Flood Re provides the availability and affordability of flood insurance for flood-prone homes. We have at Hiscox lots of computer systems which can cause artificial floods on a computer screen. You can see just how many homes in recent times have become flood-prone. This is due both to planning policy and to geographical and climate changes. Essentially, the bet has become too big to place with the private insurance market. There are many examples of catastrophe insurance around the world which have become too big for the private markets. Flood Re represents a singularly appealing way of getting around the problem.
As we have heard, the scheme is aimed at 500,000 out of the 25 million or so homes in Britain, so quite a large number of homes are involved in it. On review, I feel that it is simple, secure and sensible. Will the Minister confirm something slightly different in terms of the review process, which is that it is the intention of the Government, particularly in the early years, to review progress of Flood Re and, if necessary, tweak matters to optimise the scheme?

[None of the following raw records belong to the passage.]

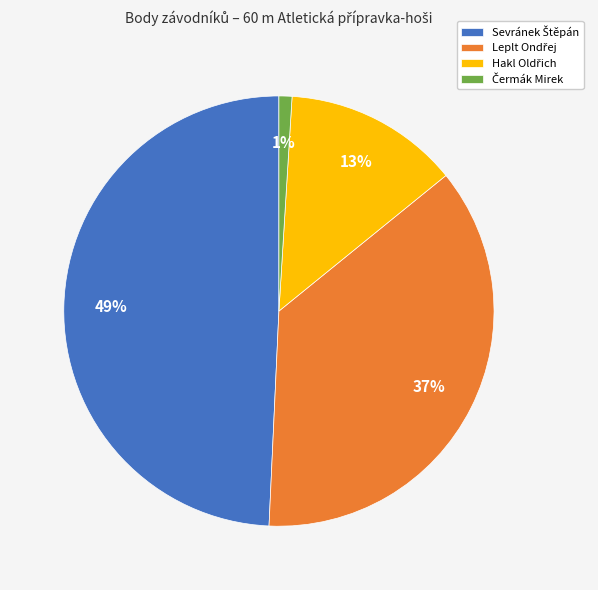

To the nearest percent, what is the average slice percentage?

25%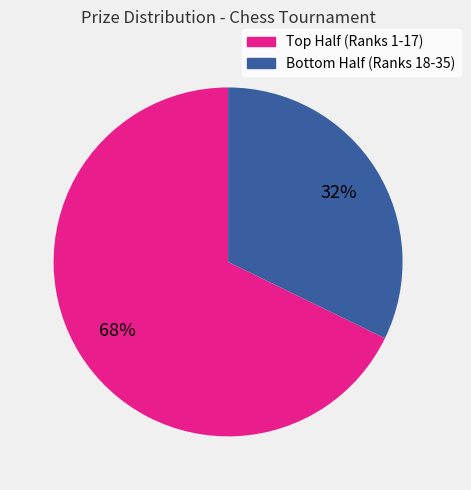

Is there any slice that represents more than half of the pie?

Yes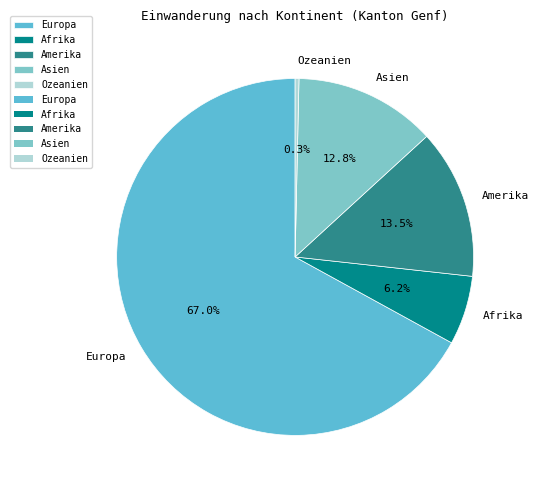

What portion of the pie excludes Amerika?

86.5%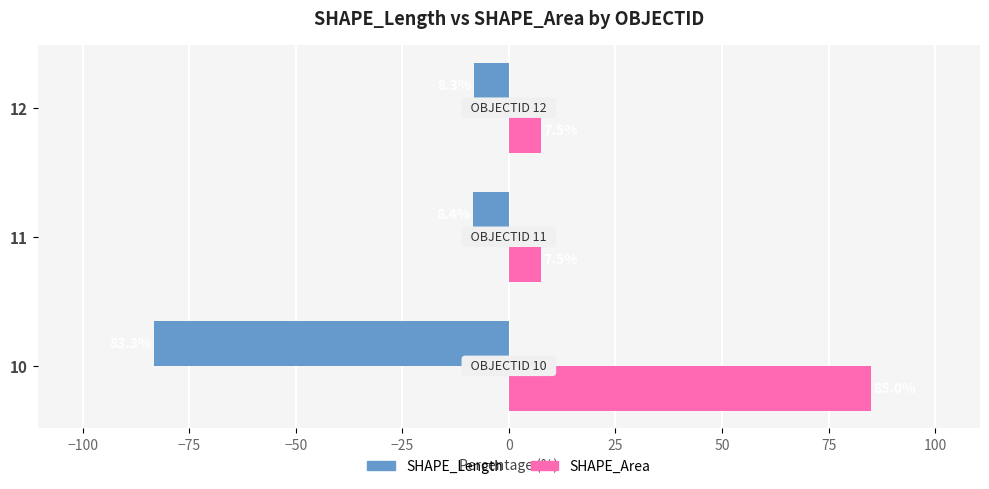

The SHAPE_Length series shows -8.3 at 12. True or false?

True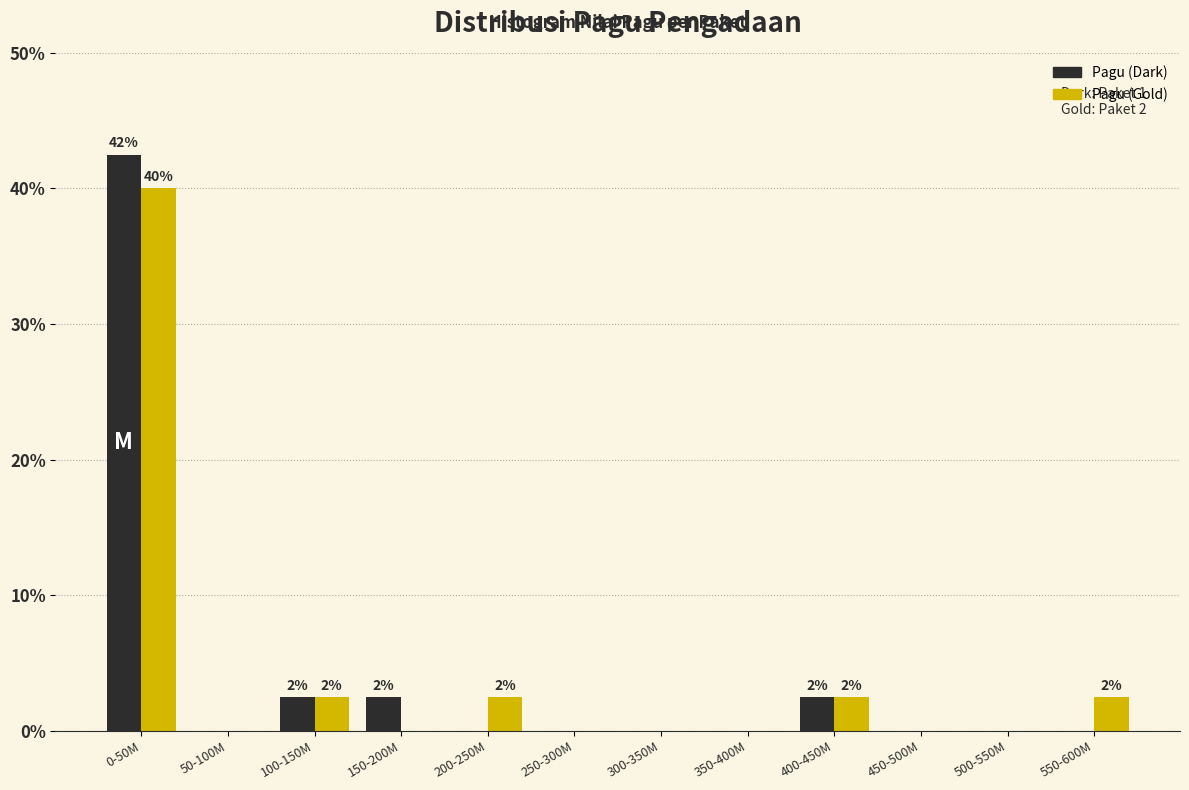

Reading left to right, transcribe all the data shown in this chart.

Pagu (Dark): 0-50M=42.5	50-100M=0.0	100-150M=2.5	150-200M=2.5	200-250M=0.0	250-300M=0.0	300-350M=0.0	350-400M=0.0	400-450M=2.5	450-500M=0.0	500-550M=0.0	550-600M=0.0
Pagu (Gold): 0-50M=40.0	50-100M=0.0	100-150M=2.5	150-200M=0.0	200-250M=2.5	250-300M=0.0	300-350M=0.0	350-400M=0.0	400-450M=2.5	450-500M=0.0	500-550M=0.0	550-600M=2.5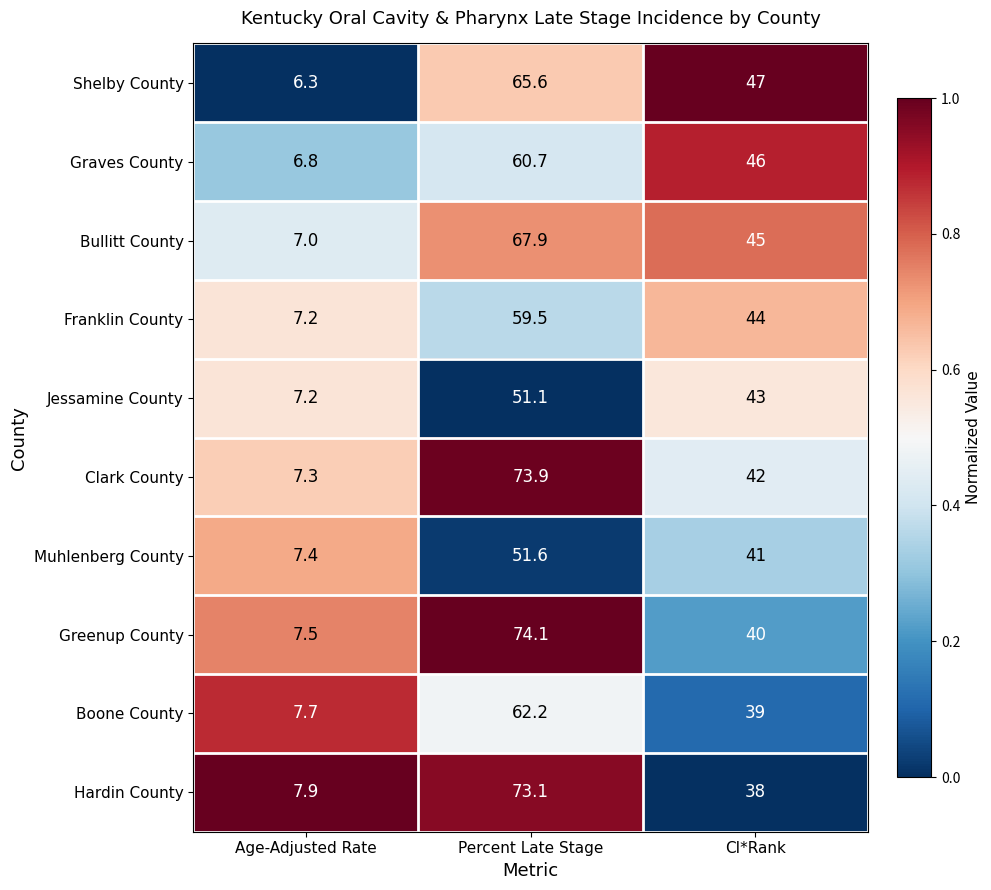

Which category has the highest value across all series?

Percent Late Stage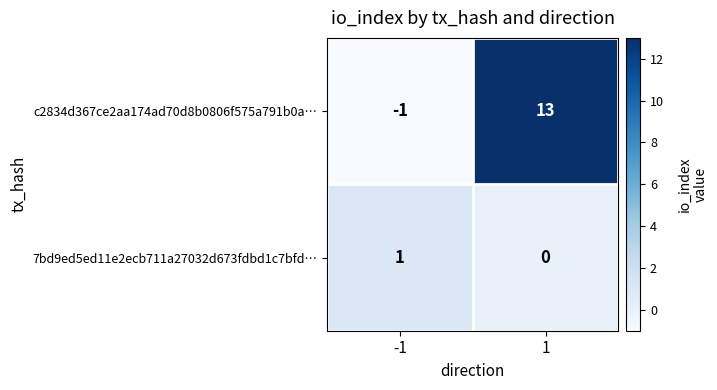

What is the spread (max minus min) of values at 1?

13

My Lords, I am grateful to my noble friend the Minister for explaining the regulations. I welcome the fact that the Government are not only putting in place a system that addresses both the availability and affordability of flood insurance—the statement of principles did not do this—but delivering significant levels of investment in flood defences through their historic six-year capital settlement. They are therefore tackling the problem of flooding at both ends, providing homeowners and communities with greater certainty in the years to come.
Protecting people from the emotional and financial hardship caused by flood damage is extremely important. After years of negotiation and with Flood Re now established, we are moving towards making this a reality and protecting people from spiralling insurance premiums. The benefits will be targeted at lower-income households to promote affordability for those least able to pay. Excesses, which can often be in thousands of pounds, will be limited to £250.
The country is investing in flood protection at record levels, with an unprecedented six-year commitment of £2.3 billion following £3.2 billion of spending during the last Parliament. This will see 1,500 flood defence schemes constructed, improve protection for an additional 300,000 homes and reduce overall flood risk by 5%.
Although I have no doubt that the noble Baroness, Lady Jones, will have some questions, because that is her role, I am pleased that the large number of antagonists who faced me from all sorts of angles during the passage of the Bill are, as evidenced by their absence today, apparently satisfied.